The Food and Drug Administration lifted its hold after the study was adjusted to reduce the toxicity of the therapy for hard-to-treat B cell acute lymphoblastic leukemia, a blood cancer, Seattle-based Juno said in a statement. Patients will be given a chemotherapy drug, cyclophosphamide, to prepare their bodies to receive JCAR015, a personalized anti-cancer therapy known as a CAR-T. The patients won’t get another drug called fludarabine that was linked to fatal brain swelling when it was added to the treatment regimen.

The deaths shocked the company and cancer researchers who were studying the treatment, which involves removing a patient’s immune cells, genetically engineering them to recognize the cancer, and reinfusing them back into the body to fight it. The patients are given chemotherapy before the altered cells are returned to the body to make room for them to expand, a move that proved deadly during the trial when Juno added a second medicine intended to improve the treatment’s success.

The durability of the therapy’s benefit remains uncertain since fludarabine was considered a key component of the treatment, said Asthika Goonewardene, Bloomberg Intelligence analyst, in a note Wednesday saying the study was “in dire straits.” The combination of chemotherapy agents led to better disease-free survival and longer responses than a single drug in previous studies, he said.

“The future of these drugs is in question because of the highly refractory nature of patients treated with CAR-T calls and the expected use of new oral agents in development,” he said today in a note.

Toxic Mix

Juno Chief Executive Officer Hans Bishop said he believes it was the combination of all three therapies — JCAR015, cyclophosphamide and fludarabine — that created a toxic mix for patients. The two chemotherapy drugs haven’t proven harmful in combination with the company’s other CAR-T therapies, and there hasn’t been any brain swelling seen in patients given only cyclophosphamide and JCAR015, he said.
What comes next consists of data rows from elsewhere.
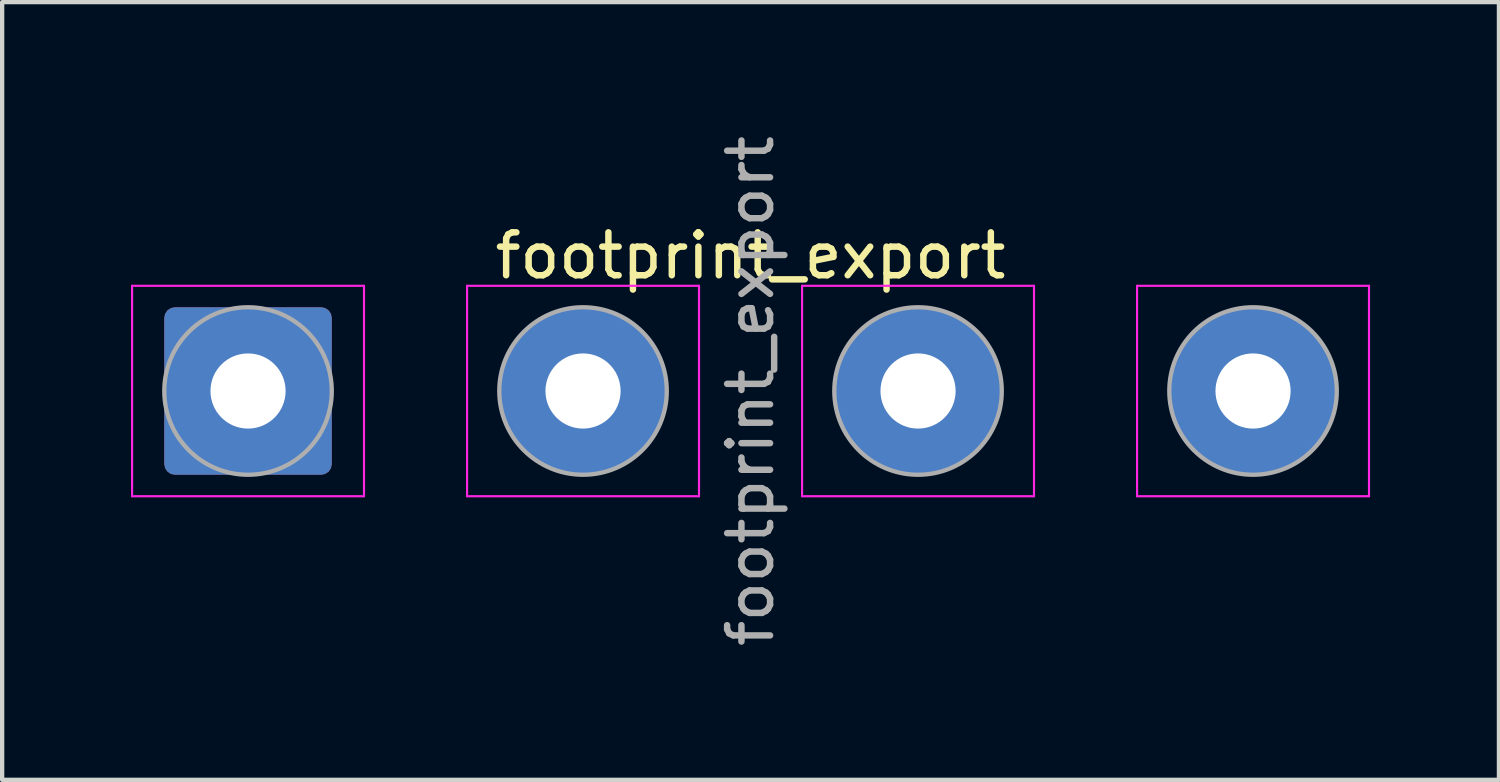
<source format=kicad_pcb>
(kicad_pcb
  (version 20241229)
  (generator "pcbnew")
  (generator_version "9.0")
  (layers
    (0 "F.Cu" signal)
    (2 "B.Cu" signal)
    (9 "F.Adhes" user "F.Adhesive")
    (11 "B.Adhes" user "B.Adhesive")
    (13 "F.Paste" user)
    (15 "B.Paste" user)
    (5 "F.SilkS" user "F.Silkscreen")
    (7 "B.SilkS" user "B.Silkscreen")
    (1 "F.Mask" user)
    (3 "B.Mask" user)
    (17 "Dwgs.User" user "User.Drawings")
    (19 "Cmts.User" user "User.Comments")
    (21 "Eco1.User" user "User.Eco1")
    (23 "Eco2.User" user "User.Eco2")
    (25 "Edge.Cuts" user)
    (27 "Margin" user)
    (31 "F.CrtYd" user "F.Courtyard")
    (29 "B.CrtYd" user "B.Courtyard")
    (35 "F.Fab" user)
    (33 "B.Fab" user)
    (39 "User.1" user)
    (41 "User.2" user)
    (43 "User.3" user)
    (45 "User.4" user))
  (footprint "footprint_export"
    (layer "F.Cu")
    (at 2.725 6.054)
    (property "Reference" "footprint_export" (at 11.7 -3.15 0) (layer "F.SilkS") (effects (font (size 1 1) (thickness 0.15))))
    (attr exclude_from_pos_files exclude_from_bom)
    (fp_line (start -2.7 -2.45) (end -2.7 2.45) (stroke (width 0.05) (type solid)) (layer "F.CrtYd"))
    (fp_line (start -2.7 2.45) (end 2.7 2.45) (stroke (width 0.05) (type solid)) (layer "F.CrtYd"))
    (fp_line (start 2.7 -2.45) (end -2.7 -2.45) (stroke (width 0.05) (type solid)) (layer "F.CrtYd"))
    (fp_line (start 2.7 2.45) (end 2.7 -2.45) (stroke (width 0.05) (type solid)) (layer "F.CrtYd"))
    (fp_line (start 5.1 -2.45) (end 5.1 2.45) (stroke (width 0.05) (type solid)) (layer "F.CrtYd"))
    (fp_line (start 5.1 2.45) (end 10.5 2.45) (stroke (width 0.05) (type solid)) (layer "F.CrtYd"))
    (fp_line (start 10.5 -2.45) (end 5.1 -2.45) (stroke (width 0.05) (type solid)) (layer "F.CrtYd"))
    (fp_line (start 10.5 2.45) (end 10.5 -2.45) (stroke (width 0.05) (type solid)) (layer "F.CrtYd"))
    (fp_line (start 12.9 -2.45) (end 12.9 2.45) (stroke (width 0.05) (type solid)) (layer "F.CrtYd"))
    (fp_line (start 12.9 2.45) (end 18.3 2.45) (stroke (width 0.05) (type solid)) (layer "F.CrtYd"))
    (fp_line (start 18.3 -2.45) (end 12.9 -2.45) (stroke (width 0.05) (type solid)) (layer "F.CrtYd"))
    (fp_line (start 18.3 2.45) (end 18.3 -2.45) (stroke (width 0.05) (type solid)) (layer "F.CrtYd"))
    (fp_line (start 20.7 -2.45) (end 20.7 2.45) (stroke (width 0.05) (type solid)) (layer "F.CrtYd"))
    (fp_line (start 20.7 2.45) (end 26.1 2.45) (stroke (width 0.05) (type solid)) (layer "F.CrtYd"))
    (fp_line (start 26.1 -2.45) (end 20.7 -2.45) (stroke (width 0.05) (type solid)) (layer "F.CrtYd"))
    (fp_line (start 26.1 2.45) (end 26.1 -2.45) (stroke (width 0.05) (type solid)) (layer "F.CrtYd"))
    (fp_circle (center 0 0) (end 1.95 0) (stroke (width 0.1) (type solid)) (fill no) (layer "F.Fab"))
    (fp_circle (center 7.8 0) (end 9.75 0) (stroke (width 0.1) (type solid)) (fill no) (layer "F.Fab"))
    (fp_circle (center 15.6 0) (end 17.55 0) (stroke (width 0.1) (type solid)) (fill no) (layer "F.Fab"))
    (fp_circle (center 23.4 0) (end 25.35 0) (stroke (width 0.1) (type solid)) (fill no) (layer "F.Fab"))
    (fp_text user "${REFERENCE}" (at 11.7 0 90) (layer "F.Fab") (effects (font (size 1 1) (thickness 0.15))))
    (pad "1" thru_hole roundrect (at 0 0) (size 3.9 3.9) (drill 1.75) (layers "*.Cu" "*.Mask") (roundrect_rratio 0.064))
    (pad "2" thru_hole circle (at 7.8 0) (size 3.9 3.9) (drill 1.75) (layers "*.Cu" "*.Mask"))
    (pad "3" thru_hole circle (at 15.6 0) (size 3.9 3.9) (drill 1.75) (layers "*.Cu" "*.Mask"))
    (pad "4" thru_hole circle (at 23.4 0) (size 3.9 3.9) (drill 1.75) (layers "*.Cu" "*.Mask")))
  (gr_rect
    (start -3 -3)
    (end 31.85 15.107)
    (stroke (width 0.1) (type default))
    (fill no)
    (layer "Edge.Cuts")))
</source>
It will take some time to implement the changes made to the study protocol, he said, and Juno will update investors on the therapy’s development schedule in August. Bishop previously said the study hold would make it difficult for the company to meet its original goal of getting JCAR015 approved in 2017.

The FDA’s decision to order the hold was based on the needs of patients, who are often very sick and have few treatment options, Bishop said.

“These patients need better therapies,” he said. “If these are successful, they will change the therapeutic standard of care.”